*What you should do*
Reproduce the lines of the data below exactly, omitting the pictures.

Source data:

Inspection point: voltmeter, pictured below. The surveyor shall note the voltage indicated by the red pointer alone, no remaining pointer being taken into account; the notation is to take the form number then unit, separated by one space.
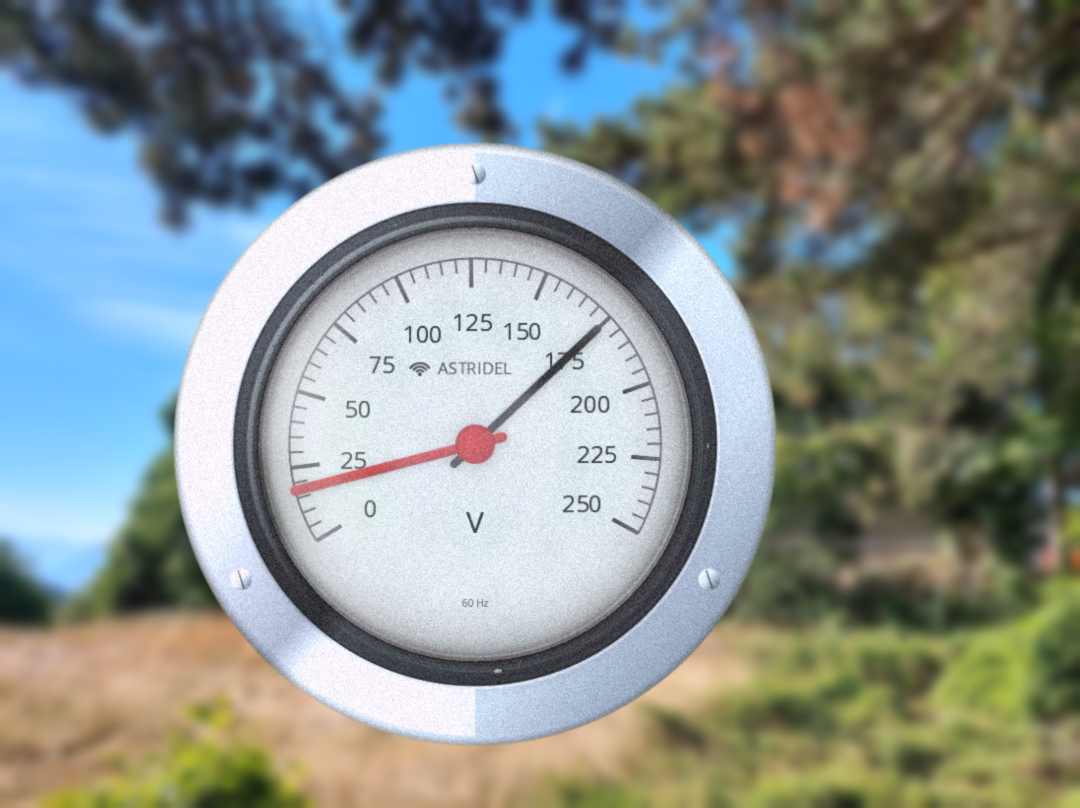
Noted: 17.5 V
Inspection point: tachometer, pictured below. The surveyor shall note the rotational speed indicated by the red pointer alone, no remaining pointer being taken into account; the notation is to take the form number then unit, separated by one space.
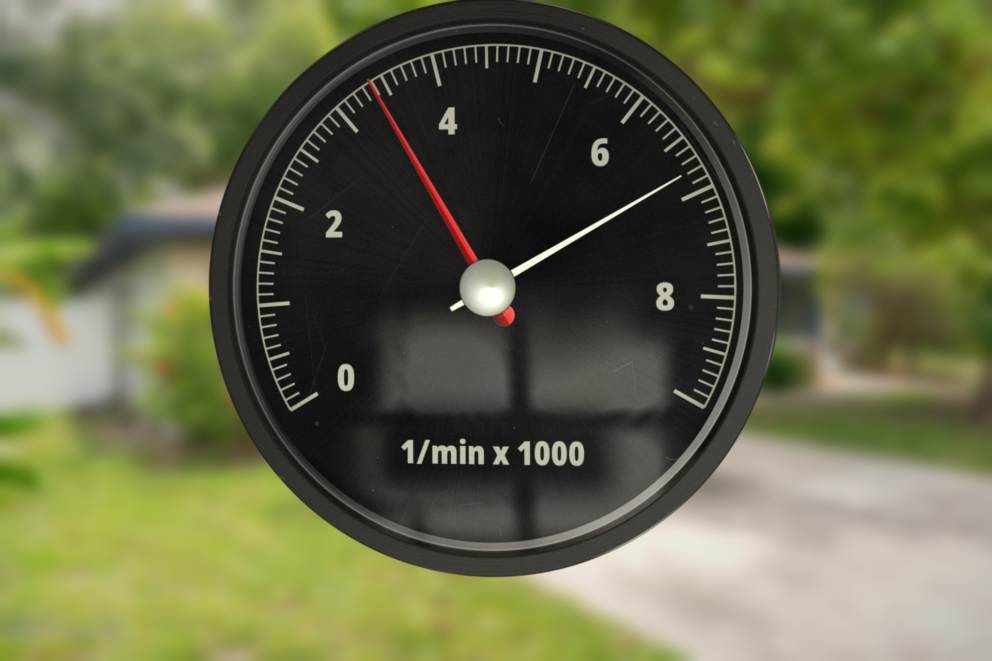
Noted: 3400 rpm
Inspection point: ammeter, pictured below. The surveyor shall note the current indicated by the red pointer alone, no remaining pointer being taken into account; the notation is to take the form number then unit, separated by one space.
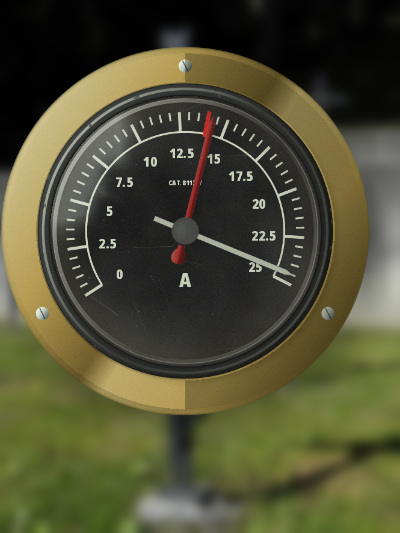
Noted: 14.25 A
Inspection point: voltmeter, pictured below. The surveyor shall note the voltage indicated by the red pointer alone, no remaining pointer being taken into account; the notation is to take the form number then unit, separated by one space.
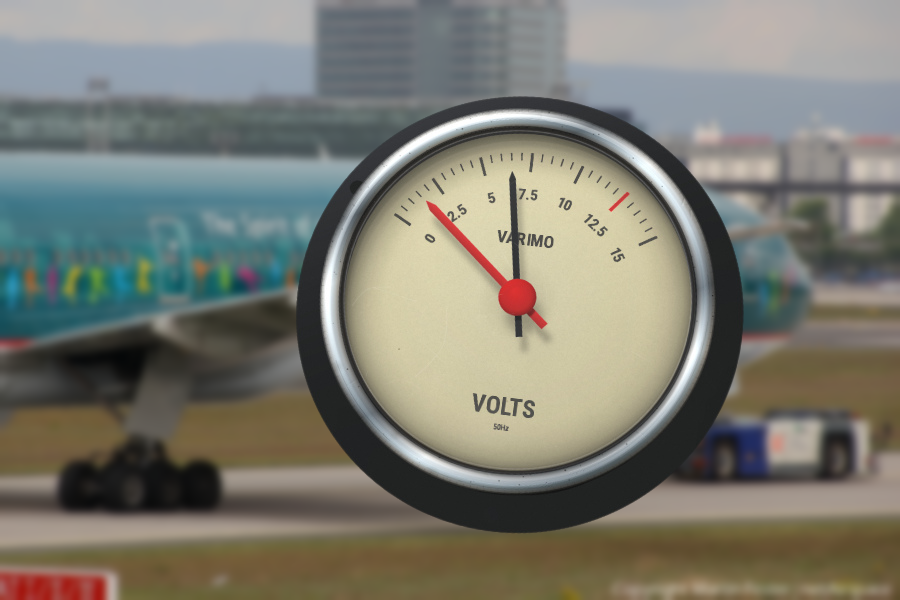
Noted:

*Response area*
Inspection point: voltmeter, pictured below. The surveyor shall note the voltage indicated by the red pointer alone, no remaining pointer being taken into account; the notation is to take the form number then unit, separated by one space.
Noted: 17.5 V
Inspection point: tachometer, pictured below. The surveyor shall note the rotational speed indicated by the red pointer alone, no remaining pointer being taken into account; the notation is to take the form number then unit, separated by one space.
Noted: 3400 rpm
Inspection point: ammeter, pictured below. The surveyor shall note the current indicated by the red pointer alone, no remaining pointer being taken into account; the notation is to take the form number then unit, separated by one space.
Noted: 14.25 A
Inspection point: voltmeter, pictured below. The surveyor shall note the voltage indicated by the red pointer alone, no remaining pointer being taken into account; the notation is to take the form number then unit, separated by one space.
Noted:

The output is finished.